課題文:
━━━━━━━━━━
最初の契約の段階で、予算の上限が決まっていて、納期もガッチガチに決まっている。
例えば流通会社が消費税が変わるのに合わせて会計システムを変更したいのに、消費税の増税日に間に合わなかったら大事だろう?
そうですね!

アキ

マーケター西野

「後からやっぱり3人月ではなく、4人月必要でした、その分、クライアントが予算を上乗せしてください!」というのは通用しない。
その場合、会社からすれば、なるべく人件費を抑えて、今いる人材で働いてもらうしかない。

SEの人手不足

マーケター西野

SEに限らず、エンジニアは今、全く足りていない。
誰でもすぐにエンジニアになれるのなら良いのだが、プログラミングも、データベースも、インフラ構築も、セキュリティも高度な知識や技術が求められる。
私も聞いたことがあります!

アキ

マーケター西野

募集は強化して、待遇も以前より魅力的にはなってきているが……
それでも省力化やデータ活用などでシステムの需要はかなり増えているのに対して、人材が少なすぎるので今いるエンジニアだけで頑張るしかない。

マーケター西野

以前ブラックの代名詞だったSEが最近はホワイト化してきているのも、待遇が上がって来ているのも、全ては需要に対して人材が不足していることが背景にある。
待遇が上がっていけばSEになりたい人も増えそうですね!

アキ

マーケター西野

ところがそう単純ではない。
━━━━━━━━━━
提供エントリー:
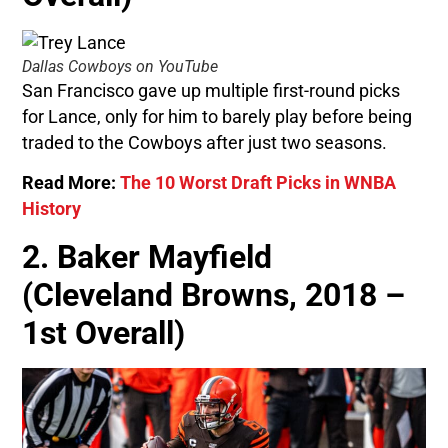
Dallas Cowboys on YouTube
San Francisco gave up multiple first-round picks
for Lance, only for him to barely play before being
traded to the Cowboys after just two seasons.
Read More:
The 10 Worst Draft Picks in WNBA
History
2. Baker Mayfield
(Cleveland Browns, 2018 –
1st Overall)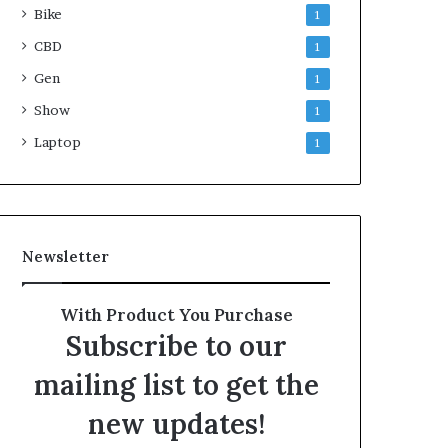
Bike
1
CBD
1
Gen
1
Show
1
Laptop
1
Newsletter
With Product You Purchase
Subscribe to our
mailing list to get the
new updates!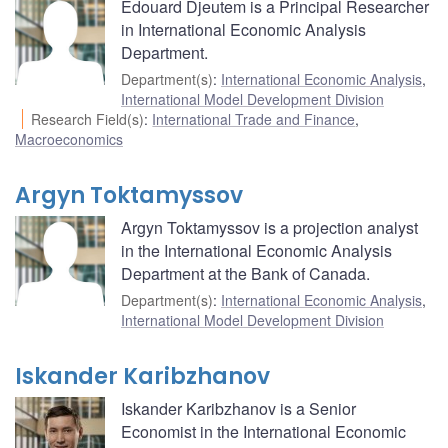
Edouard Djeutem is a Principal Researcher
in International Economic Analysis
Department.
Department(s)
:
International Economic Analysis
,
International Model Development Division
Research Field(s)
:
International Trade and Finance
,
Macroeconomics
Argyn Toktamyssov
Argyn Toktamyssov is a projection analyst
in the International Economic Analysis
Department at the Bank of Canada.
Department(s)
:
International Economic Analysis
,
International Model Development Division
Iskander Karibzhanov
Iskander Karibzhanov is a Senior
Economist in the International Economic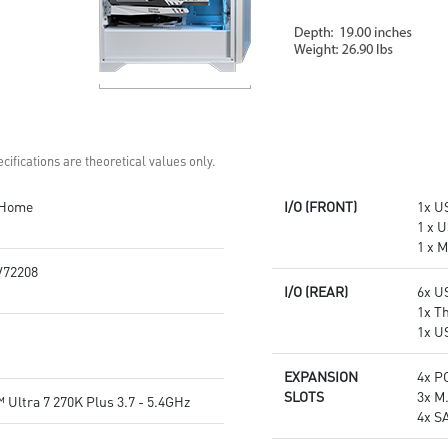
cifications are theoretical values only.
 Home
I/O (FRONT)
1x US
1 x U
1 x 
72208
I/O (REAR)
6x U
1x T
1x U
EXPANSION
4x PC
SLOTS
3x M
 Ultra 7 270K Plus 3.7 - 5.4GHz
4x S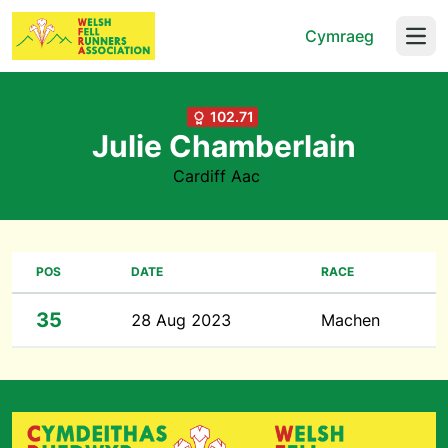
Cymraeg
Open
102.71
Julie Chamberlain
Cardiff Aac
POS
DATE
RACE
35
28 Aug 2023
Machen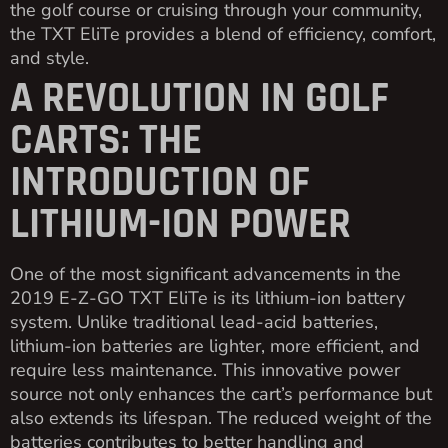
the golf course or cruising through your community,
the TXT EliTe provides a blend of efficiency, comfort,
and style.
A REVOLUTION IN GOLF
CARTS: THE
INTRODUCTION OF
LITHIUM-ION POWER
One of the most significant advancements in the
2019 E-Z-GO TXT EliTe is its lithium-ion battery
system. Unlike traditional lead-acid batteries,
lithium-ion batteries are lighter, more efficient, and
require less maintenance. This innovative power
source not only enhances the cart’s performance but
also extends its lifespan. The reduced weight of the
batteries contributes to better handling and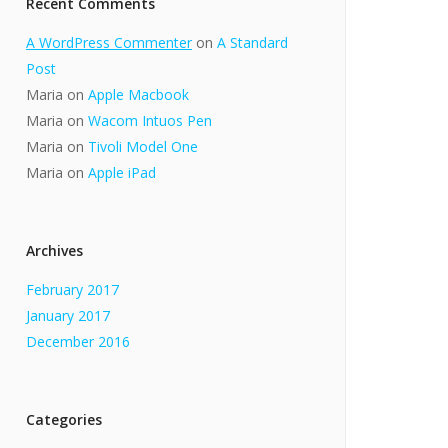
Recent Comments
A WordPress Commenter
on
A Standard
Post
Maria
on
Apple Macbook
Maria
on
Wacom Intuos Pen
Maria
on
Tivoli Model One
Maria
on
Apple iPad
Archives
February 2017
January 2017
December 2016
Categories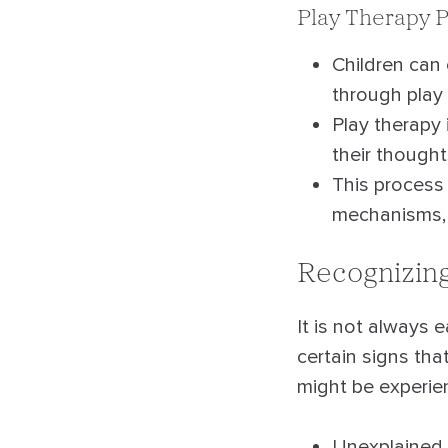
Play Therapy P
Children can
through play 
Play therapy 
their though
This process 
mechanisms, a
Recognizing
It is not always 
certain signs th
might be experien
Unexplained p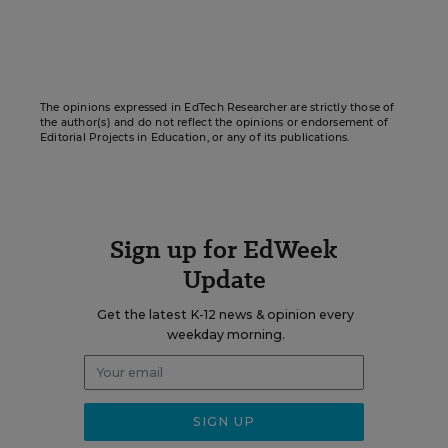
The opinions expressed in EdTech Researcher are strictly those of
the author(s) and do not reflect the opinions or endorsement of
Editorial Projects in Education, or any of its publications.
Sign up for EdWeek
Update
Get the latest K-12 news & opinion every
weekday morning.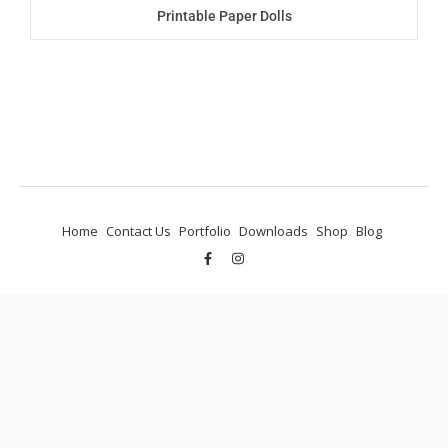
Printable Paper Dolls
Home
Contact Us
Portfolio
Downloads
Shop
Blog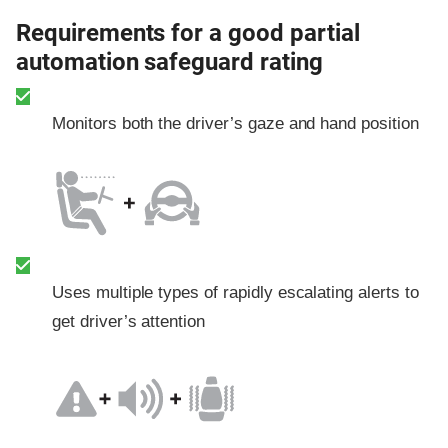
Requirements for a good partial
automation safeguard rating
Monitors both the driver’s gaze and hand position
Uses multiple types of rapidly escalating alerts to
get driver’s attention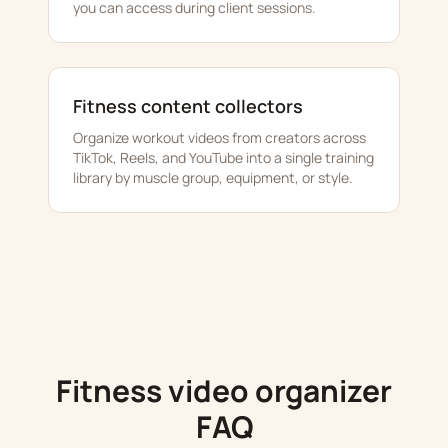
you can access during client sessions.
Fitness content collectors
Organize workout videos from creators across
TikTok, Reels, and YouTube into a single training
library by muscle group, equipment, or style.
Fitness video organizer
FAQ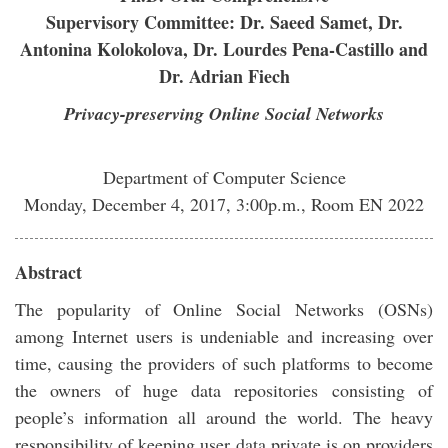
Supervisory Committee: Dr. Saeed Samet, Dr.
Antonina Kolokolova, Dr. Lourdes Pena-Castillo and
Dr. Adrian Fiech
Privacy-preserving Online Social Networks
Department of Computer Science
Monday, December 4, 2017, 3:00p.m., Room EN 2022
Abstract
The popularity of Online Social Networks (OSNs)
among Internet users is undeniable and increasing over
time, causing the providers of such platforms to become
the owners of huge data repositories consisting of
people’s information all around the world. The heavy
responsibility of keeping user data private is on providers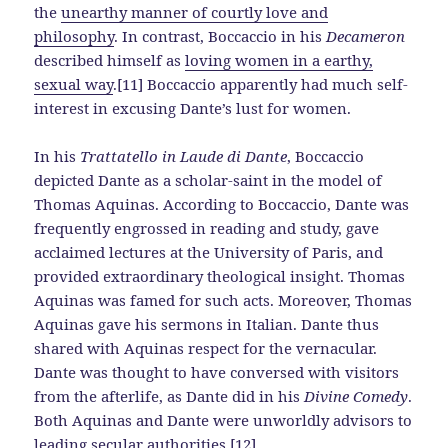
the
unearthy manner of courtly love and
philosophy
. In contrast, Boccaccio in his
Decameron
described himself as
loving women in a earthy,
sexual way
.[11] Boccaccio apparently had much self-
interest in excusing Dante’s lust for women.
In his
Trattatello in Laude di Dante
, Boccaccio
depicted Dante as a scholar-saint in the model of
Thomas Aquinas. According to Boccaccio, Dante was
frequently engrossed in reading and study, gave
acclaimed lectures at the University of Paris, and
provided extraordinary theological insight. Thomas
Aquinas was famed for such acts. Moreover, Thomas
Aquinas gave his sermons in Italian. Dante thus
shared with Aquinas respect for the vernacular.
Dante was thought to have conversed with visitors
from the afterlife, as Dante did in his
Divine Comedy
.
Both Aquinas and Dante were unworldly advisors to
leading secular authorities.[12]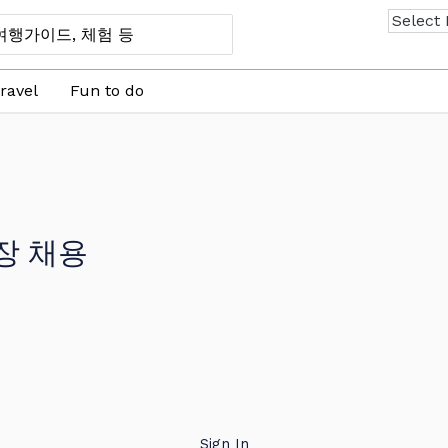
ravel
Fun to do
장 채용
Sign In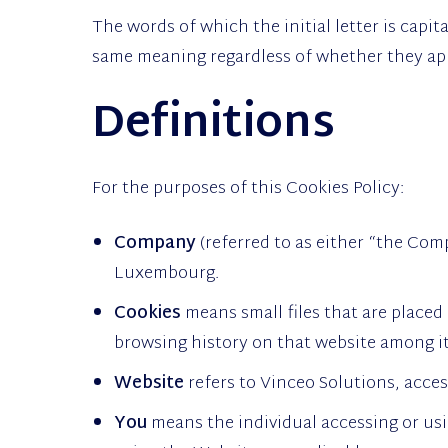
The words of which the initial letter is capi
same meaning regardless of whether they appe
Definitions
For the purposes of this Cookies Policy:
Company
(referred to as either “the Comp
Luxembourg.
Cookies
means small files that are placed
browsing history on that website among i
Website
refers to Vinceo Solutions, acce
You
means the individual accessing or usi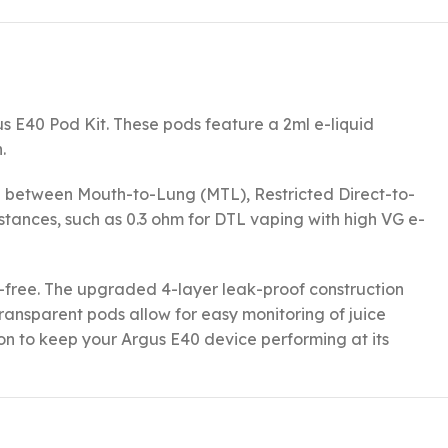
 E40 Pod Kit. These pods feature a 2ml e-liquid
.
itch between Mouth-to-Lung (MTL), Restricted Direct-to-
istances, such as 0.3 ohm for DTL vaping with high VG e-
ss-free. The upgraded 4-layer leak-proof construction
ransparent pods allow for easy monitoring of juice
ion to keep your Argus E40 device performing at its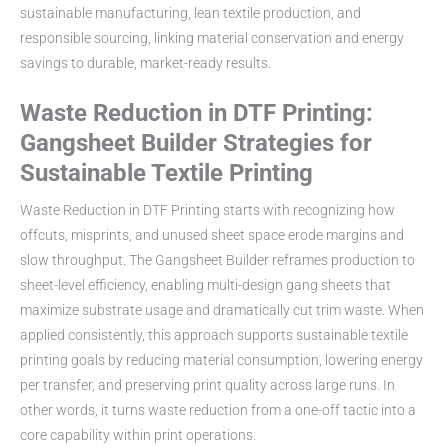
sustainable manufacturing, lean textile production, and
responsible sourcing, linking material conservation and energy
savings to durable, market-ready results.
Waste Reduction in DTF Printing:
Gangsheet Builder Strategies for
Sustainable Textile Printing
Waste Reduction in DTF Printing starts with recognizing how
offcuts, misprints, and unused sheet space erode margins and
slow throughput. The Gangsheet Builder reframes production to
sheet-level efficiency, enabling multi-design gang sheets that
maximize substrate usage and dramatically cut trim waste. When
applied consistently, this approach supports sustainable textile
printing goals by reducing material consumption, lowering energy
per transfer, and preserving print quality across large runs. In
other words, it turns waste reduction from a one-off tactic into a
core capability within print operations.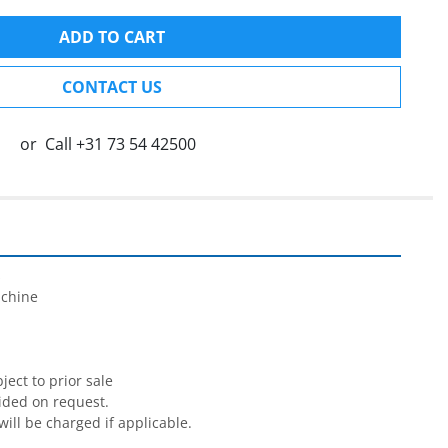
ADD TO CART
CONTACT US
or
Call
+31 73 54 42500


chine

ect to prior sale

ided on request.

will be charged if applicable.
━━━━━━━━━━
作業内容:
課題文をもとに、次の問いに答えてください。
(a) 最初の契約の段階で決まっているものとして、何が挙げられていますか。
(b) 高度な知識や技術が求められるものとして、どの分野が挙げられていますか。
(c) システムの需要が増えている要因として、何が挙げられていますか。

解答欄:
(a) 予算の上限と納期です。
(b) プログラミング、データベース、インフラ構築、セキュリティです。
(c) 省力化やデータ活用などです。